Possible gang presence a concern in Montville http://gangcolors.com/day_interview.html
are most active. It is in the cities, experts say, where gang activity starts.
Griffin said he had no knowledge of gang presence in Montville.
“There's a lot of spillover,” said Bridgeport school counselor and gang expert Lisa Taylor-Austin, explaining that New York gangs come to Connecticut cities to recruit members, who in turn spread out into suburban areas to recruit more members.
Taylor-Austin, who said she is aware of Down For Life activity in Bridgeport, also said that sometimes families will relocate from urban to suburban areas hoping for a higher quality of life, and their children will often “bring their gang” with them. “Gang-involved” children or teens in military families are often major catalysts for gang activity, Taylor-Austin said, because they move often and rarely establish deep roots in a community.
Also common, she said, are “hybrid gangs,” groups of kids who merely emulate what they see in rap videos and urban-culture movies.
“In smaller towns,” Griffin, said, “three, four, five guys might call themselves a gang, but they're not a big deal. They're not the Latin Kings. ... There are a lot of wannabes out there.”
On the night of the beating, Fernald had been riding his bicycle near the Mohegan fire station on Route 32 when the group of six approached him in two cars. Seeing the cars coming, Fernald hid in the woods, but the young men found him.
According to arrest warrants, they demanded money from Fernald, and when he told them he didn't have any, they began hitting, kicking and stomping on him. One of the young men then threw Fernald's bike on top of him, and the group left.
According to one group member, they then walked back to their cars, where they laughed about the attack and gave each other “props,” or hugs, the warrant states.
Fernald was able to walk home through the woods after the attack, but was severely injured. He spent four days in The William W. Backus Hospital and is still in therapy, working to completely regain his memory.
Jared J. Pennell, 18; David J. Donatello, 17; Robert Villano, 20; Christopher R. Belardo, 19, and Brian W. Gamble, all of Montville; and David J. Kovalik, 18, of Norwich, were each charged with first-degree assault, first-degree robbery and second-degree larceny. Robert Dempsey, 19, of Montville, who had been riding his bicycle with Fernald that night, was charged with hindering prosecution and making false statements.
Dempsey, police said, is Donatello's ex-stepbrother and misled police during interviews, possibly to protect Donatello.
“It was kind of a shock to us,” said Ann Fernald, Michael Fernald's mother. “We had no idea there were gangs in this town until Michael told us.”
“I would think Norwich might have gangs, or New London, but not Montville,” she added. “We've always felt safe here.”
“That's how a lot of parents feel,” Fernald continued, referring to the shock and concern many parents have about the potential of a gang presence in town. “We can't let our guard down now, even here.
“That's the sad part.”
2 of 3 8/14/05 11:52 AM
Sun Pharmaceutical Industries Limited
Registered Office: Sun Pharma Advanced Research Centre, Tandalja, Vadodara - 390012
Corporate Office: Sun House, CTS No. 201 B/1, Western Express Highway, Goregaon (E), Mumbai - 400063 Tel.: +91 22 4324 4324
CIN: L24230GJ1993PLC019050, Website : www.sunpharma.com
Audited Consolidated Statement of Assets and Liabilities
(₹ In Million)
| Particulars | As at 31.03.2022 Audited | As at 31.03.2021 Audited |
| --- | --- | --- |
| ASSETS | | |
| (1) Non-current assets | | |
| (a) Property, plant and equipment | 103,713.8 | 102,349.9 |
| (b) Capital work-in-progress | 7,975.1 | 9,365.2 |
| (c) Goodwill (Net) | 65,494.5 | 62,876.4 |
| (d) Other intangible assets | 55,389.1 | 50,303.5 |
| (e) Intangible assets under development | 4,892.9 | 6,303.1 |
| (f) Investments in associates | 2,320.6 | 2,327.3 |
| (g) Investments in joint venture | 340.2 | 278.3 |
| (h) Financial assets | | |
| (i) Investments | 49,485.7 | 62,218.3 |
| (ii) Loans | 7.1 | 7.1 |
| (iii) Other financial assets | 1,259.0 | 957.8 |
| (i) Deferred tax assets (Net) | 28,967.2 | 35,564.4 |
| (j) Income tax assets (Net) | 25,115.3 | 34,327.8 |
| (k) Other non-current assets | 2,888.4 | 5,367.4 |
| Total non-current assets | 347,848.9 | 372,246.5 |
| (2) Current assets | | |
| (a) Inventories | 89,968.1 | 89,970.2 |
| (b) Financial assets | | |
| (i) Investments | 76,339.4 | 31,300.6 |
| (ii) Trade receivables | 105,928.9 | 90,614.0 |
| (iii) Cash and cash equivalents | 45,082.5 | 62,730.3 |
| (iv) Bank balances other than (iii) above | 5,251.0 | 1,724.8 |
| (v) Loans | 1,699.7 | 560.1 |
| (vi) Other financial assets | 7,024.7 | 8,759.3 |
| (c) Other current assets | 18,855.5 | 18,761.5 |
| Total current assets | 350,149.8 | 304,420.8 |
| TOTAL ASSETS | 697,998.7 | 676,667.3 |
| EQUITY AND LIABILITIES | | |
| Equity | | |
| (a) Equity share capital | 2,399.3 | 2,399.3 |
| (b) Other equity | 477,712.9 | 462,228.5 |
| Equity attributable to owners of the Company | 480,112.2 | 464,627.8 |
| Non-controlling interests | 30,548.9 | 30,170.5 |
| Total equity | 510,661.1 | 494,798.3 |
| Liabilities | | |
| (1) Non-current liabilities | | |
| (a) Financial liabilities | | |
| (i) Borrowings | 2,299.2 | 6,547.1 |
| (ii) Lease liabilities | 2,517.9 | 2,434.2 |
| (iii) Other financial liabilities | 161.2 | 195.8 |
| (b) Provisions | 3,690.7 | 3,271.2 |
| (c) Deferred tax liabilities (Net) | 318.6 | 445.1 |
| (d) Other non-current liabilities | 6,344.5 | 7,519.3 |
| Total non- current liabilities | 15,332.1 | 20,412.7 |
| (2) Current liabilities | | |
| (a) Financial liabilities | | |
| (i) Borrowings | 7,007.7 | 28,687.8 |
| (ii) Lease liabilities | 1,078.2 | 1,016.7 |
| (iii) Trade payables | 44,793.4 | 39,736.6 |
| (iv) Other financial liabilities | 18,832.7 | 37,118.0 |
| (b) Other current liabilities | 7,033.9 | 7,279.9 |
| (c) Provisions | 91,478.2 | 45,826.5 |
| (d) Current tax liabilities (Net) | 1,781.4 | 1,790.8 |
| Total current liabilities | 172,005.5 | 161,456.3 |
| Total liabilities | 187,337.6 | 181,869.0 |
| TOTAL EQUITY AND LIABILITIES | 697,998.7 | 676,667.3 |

────────────────────────────────────────

▶ _EXERCISE AIM_: In the listing above, locate the line containing "510,661.1 | 494,798.3 |" and the line containing "3,690.7 | 3,271.2 |". Transcribe those two lines and everything between them, exactly as written.

▶ _RESPONSE_:
| Total equity | 510,661.1 | 494,798.3 |
| Liabilities | | |
| (1) Non-current liabilities | | |
| (a) Financial liabilities | | |
| (i) Borrowings | 2,299.2 | 6,547.1 |
| (ii) Lease liabilities | 2,517.9 | 2,434.2 |
| (iii) Other financial liabilities | 161.2 | 195.8 |
| (b) Provisions | 3,690.7 | 3,271.2 |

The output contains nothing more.